N. Glyn Davies
- Full name: Neville Glyn Davies
- Date of birth: 29 November 1927
- Place of birth: Cefn Fforest, Wales
- Date of death: 20 November 2023 (aged 95)
- Height: 6 ft 3 in (191 cm)
- Occupation(s): School master

Rugby union career
- Position(s): Flanker

International career
- Years: Team / Apps / (Points)
- 1955: Wales / 1 / (0)

= N. Glyn Davies =

Welsh rugby player (1927–2023)

Neville Glyn Davies (29 November 1927 – 20 November 2023) was a Welsh international rugby union player.

Born in Cefn Fforest, Davies attended Lewis School, Pengam, and Bedwellty Grammar School. He undertook further studies at Cardiff University and excelled in multiple sports during these years. This included representing Wales as a basketball player, as well as trials for the British team to contest the 1948 Summer Olympics in London. He was also a Welsh Universities heavyweight boxing champion.

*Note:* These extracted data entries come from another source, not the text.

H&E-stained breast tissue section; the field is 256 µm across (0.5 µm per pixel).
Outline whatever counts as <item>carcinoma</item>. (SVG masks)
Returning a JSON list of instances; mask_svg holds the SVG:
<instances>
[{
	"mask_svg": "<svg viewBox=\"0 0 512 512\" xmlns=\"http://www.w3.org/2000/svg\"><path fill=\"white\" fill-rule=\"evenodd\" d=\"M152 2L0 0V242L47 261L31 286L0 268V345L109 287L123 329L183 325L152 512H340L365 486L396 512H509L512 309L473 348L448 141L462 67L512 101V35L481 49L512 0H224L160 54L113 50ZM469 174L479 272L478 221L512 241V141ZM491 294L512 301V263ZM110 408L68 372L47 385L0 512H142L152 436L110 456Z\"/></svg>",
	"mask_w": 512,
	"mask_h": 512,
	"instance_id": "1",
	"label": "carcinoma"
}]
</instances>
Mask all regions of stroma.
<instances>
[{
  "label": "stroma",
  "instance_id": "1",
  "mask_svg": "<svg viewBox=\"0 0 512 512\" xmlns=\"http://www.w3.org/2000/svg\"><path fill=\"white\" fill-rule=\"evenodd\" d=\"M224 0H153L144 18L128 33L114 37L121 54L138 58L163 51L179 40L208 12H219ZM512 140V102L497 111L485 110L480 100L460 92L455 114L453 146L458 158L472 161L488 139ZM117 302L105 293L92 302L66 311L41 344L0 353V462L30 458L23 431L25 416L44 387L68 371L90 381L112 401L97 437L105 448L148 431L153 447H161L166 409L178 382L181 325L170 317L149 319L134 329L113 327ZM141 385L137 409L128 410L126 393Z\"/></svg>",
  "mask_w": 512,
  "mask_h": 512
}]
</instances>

Davies, known ironically by the nickname "Shorty", was a tall back row forward in rugby. His first national call up came in 1953-54, when he was selected from Blackheath to play for Wales against the touring All Blacks, only to suffer a back injury in training which forced him out of the side. He did however have the distinction of captaining Southern Counties against the All Blacks in the New Zealand team's opening tour fixture. After joining London Welsh, Davies gained his solitary Wales cap in 1955, as a member of the team which defeated England at Cardiff.